Treating the statement as a one-time task. An accessibility statement is a living document. Theme updates, new app installations, content changes, and remediation progress all affect your compliance status. The statement must evolve with your store. TestParty customers receive updated compliance documentation as part of the ongoing monitoring service β€” ensuring the statement always reflects the current store state.

For the comprehensive compliance framework, see our 2026 Shopify Accessibility Guide. For the full audit checklist, see our Shopify accessibility audit checklist.

Frequently Asked Questions

Is an accessibility statement legally required? For EAA compliance (selling to EU consumers): yes β€” the European Accessibility Act explicitly requires one. For ADA compliance (US): not explicitly required by statute, but strongly recommended. A published statement with documented remediation efforts demonstrates good faith, which courts consider in ADA defense. It also provides a feedback channel that can catch issues before they become lawsuits.

What conformance level should I claim? Claim "partial conformance" unless your site has been independently audited and confirmed to meet every WCAG 2.2 Level AA criterion with zero violations. Most Shopify stores β€” even those with strong accessibility programs β€” should claim partial conformance because third-party apps, dynamic content, and content changes introduce ongoing violations. Honesty protects you legally.

Where should the accessibility statement live on my Shopify store? In the footer navigation, alongside Privacy Policy and Terms of Service. This is the standard location that users, regulators, and plaintiff attorneys expect. Also cross-link from your Privacy Policy and Terms pages for additional discoverability.

How often should I update the accessibility statement? At minimum quarterly. Update whenever your compliance status changes materially β€” after completing a remediation phase, after discovering new limitations, after installing or removing apps, or after major theme updates. Always include the date of last review.

Can an accessibility statement protect me from lawsuits? A statement alone does not provide legal immunity. However, a detailed statement documenting active remediation efforts, audit dates, known limitations, and a feedback mechanism demonstrates good faith β€” which strengthens your legal defense if a complaint is filed. Combine the statement with actual source code remediation for maximum protection.

Should I mention specific assistive technologies in my statement?
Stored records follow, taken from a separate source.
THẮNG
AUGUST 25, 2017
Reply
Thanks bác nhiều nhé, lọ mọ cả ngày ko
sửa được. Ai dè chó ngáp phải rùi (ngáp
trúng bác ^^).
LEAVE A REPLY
Yes β€” listing the assistive technologies you have tested with (VoiceOver, NVDA, JAWS, keyboard navigation) demonstrates genuine testing effort beyond automated scans. Only list technologies you have actually tested with. If you use TestParty, our manual audits include screen reader testing with VoiceOver and NVDA.

What is the difference between an accessibility statement and a VPAT? An accessibility statement is a public-facing page for end users. A VPAT (Voluntary Product Accessibility Template) is a detailed technical document β€” typically 20–40 pages β€” that maps your product's conformance against each WCAG criterion, used primarily for enterprise procurement. Many organizations need both. TestParty generates VPATs for enterprise customers in addition to accessibility statements.

Can I use a generator tool instead of writing my own? Generator tools provide a useful starting point, but the statement must be customized to reflect your specific store's compliance status, known limitations, and contact information. A generic, uncustomized statement is worse than no statement because it implies awareness without action. Use a generator for structure, then customize every section.

This article was produced using TestParty's cyborg approach β€” AI-assisted research and drafting, validated and refined by our accessibility team. The analysis above represents TestParty's editorial opinions based on publicly available data. As a competitor in the accessibility market, we have a point of view β€” but we've cited our sources so you can verify every claim independently.